Crushed SP Sepharose™ Fast Flow (GE Healthcare Technologies, Uppsala, Sweden) resin was used as an adsorbent particle in preparing cation exchange MMMs for lactoferrin (LF) recovery from whey. The static binding capacity of the cationic MMM was 384 mg LF g⁻¹membrane or 155 mg LF mL⁻¹ membrane, exceeding the capacity of several commercial adsorptive membranes. Adsorption of lysozyme onto the embedded ion exchange resin was visualized by confocal laser scanning microscopy. In LF isolation from whey, cross-flow operation was used to minimize membrane fouling and to enhance the protein binding capacity. LF recovery as high as of 91% with a high purity (as judged by the presence of a single band in gel electrophoresis) was achieved from 150 mL feed whey.
The MMM preparation concept was extended, for the first time, to produce a hydrophobic interaction membrane using crushed Phenyl Sepharose™ (GE Healthcare Technologies, Uppsala, Sweden) resin and tested for the feasibility in whey protein fractionation. Phenyl Sepharose MMM showed binding capacities of 20.54 mg mL⁻¹ of β-Lac, 45.58 mg mL⁻¹ of α-Lac, 38.65 mg mL⁻¹ of BSA and 42.05 mg mL⁻¹ of LF for a pure protein solution (binding capacity values given on a membrane volume basis). In flow through whey fractionation, the adsorption performance of the Phenyl Sepharose MMM was similar to the HiTrap™ Phenyl hydrophobic interaction chromatography column. However, in terms of processing speed and low pressure drop across the column, the benefits of using MMM over a packed bed column were clear.

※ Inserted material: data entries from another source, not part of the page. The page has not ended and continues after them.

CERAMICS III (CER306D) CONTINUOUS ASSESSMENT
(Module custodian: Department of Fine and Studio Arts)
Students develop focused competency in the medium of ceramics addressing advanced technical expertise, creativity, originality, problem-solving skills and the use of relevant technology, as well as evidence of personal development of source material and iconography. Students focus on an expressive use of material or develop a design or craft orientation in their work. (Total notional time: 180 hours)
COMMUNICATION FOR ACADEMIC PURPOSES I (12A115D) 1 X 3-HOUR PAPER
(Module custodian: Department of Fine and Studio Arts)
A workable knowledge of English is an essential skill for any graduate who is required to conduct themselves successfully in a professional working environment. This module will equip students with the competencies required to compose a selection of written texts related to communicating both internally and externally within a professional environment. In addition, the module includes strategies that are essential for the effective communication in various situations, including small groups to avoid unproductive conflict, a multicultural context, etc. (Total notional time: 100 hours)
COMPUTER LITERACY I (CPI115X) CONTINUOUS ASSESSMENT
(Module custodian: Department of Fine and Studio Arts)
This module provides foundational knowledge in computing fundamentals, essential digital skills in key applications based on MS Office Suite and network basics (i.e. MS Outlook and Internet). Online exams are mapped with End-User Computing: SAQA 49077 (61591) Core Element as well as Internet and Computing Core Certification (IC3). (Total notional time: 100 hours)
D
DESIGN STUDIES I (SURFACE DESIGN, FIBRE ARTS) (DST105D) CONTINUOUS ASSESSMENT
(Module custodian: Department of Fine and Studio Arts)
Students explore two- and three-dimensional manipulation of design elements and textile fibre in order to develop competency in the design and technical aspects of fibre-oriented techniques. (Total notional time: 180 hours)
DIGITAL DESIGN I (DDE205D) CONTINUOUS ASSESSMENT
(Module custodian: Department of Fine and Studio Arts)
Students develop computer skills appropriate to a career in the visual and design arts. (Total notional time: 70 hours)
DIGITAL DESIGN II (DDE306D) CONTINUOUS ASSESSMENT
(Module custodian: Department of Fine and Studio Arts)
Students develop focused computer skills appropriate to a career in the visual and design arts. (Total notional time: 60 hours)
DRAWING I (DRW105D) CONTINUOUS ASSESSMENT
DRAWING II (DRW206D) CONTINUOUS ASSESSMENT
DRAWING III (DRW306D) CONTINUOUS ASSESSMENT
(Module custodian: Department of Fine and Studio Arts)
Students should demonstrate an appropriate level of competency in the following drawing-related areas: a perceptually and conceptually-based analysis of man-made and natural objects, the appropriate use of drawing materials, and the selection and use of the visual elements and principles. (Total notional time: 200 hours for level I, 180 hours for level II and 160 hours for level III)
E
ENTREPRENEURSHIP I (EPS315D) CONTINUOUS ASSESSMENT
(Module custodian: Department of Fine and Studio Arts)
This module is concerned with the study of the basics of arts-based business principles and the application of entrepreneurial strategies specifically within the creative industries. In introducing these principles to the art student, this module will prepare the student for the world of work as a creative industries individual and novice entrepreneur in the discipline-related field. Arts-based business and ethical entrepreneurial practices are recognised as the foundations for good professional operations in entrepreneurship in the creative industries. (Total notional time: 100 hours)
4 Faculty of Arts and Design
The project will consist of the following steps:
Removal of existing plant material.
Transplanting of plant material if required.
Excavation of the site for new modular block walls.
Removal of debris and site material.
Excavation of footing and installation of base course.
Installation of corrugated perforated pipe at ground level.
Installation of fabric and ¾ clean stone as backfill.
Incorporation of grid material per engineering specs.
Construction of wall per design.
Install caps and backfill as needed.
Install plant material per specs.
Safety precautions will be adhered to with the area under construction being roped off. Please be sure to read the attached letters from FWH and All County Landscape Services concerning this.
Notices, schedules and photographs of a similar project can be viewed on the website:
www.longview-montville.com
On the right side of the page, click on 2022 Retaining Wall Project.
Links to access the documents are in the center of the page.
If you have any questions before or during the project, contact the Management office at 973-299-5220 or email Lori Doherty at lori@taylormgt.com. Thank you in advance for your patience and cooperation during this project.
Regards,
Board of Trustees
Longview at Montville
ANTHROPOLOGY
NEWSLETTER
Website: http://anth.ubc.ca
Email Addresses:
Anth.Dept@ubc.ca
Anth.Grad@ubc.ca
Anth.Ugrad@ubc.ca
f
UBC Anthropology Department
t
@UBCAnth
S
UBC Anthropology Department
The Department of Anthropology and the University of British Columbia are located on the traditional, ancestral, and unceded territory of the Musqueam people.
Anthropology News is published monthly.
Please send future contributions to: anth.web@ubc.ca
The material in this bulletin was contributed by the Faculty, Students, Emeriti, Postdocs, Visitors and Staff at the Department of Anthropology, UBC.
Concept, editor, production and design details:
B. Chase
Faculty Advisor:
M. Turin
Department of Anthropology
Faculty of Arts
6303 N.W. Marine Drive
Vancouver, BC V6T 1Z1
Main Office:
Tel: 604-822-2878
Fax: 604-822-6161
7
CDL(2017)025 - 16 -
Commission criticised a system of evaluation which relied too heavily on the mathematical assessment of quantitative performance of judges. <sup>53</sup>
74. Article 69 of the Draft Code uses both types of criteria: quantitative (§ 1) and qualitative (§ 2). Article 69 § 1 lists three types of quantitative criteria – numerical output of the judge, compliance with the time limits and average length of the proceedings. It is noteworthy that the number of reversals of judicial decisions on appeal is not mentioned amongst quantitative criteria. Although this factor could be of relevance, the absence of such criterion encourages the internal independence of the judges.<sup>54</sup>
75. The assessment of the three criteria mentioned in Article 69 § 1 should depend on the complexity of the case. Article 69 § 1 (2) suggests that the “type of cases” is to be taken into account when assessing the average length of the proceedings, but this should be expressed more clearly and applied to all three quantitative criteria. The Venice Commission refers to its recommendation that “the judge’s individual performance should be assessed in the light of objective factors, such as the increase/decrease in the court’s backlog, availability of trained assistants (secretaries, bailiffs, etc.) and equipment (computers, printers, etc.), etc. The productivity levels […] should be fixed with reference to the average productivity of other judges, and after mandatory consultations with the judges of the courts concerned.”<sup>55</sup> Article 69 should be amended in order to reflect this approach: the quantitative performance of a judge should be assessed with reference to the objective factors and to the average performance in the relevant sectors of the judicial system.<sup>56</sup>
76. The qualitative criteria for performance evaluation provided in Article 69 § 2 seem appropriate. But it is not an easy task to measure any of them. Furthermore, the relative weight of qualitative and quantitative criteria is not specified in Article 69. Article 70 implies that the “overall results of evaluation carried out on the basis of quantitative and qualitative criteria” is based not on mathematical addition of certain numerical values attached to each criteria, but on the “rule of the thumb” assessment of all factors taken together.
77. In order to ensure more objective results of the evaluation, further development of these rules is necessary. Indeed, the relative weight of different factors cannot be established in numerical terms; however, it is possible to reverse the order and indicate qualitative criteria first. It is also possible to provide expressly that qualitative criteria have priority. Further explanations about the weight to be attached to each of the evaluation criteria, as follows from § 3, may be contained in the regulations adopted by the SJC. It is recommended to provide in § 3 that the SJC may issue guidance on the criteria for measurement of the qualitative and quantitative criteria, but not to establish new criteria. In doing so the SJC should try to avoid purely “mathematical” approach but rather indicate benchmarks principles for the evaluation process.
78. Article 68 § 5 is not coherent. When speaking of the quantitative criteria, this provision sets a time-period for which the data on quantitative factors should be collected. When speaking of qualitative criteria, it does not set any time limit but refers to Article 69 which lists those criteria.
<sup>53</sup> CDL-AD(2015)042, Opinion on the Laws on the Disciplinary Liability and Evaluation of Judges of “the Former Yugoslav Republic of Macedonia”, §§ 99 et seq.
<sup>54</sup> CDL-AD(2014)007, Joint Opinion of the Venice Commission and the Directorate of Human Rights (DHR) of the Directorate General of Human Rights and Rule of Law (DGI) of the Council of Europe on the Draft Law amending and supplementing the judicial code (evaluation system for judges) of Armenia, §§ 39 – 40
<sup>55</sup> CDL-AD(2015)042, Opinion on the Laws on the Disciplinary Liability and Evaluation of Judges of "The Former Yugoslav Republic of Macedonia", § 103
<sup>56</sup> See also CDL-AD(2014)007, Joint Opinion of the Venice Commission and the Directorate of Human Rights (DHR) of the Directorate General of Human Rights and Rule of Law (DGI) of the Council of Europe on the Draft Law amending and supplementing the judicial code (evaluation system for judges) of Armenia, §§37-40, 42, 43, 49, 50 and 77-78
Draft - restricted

A novel mixed mode interaction membrane was synthesized in a single membrane by incorporating a certain ratio of SP Sepharose cation resin and Lewatit MP500 anion resin into an EVAL base polymer solution. The mixed mode cation and anion membrane chromatography developed was able to bind basic and acidic proteins simultaneously from a solution. Furthermore, the ratio of the different types of adsorptive resin incorporated into the membrane matrix could be customised for protein recovery from a specific feedstream. The customized mixed mode MMM consisting of 42.5 wt% of MP500 anionic resin and 7.5 wt% SP Sepharose cationic resin showed a binding capacity of 7.16 mg α-Lac g⁻¹ membrane, 11.40 mg LF g⁻¹ membrane, 59.21 mg β-Lac g⁻¹ membrane and 6.79 mg IgG g⁻¹ membrane from batch fractionation of 1 mL LF-spiked whey. A tangential flow process using this membrane was predicted to be able to produce 125 g total whey protein per L membrane per h.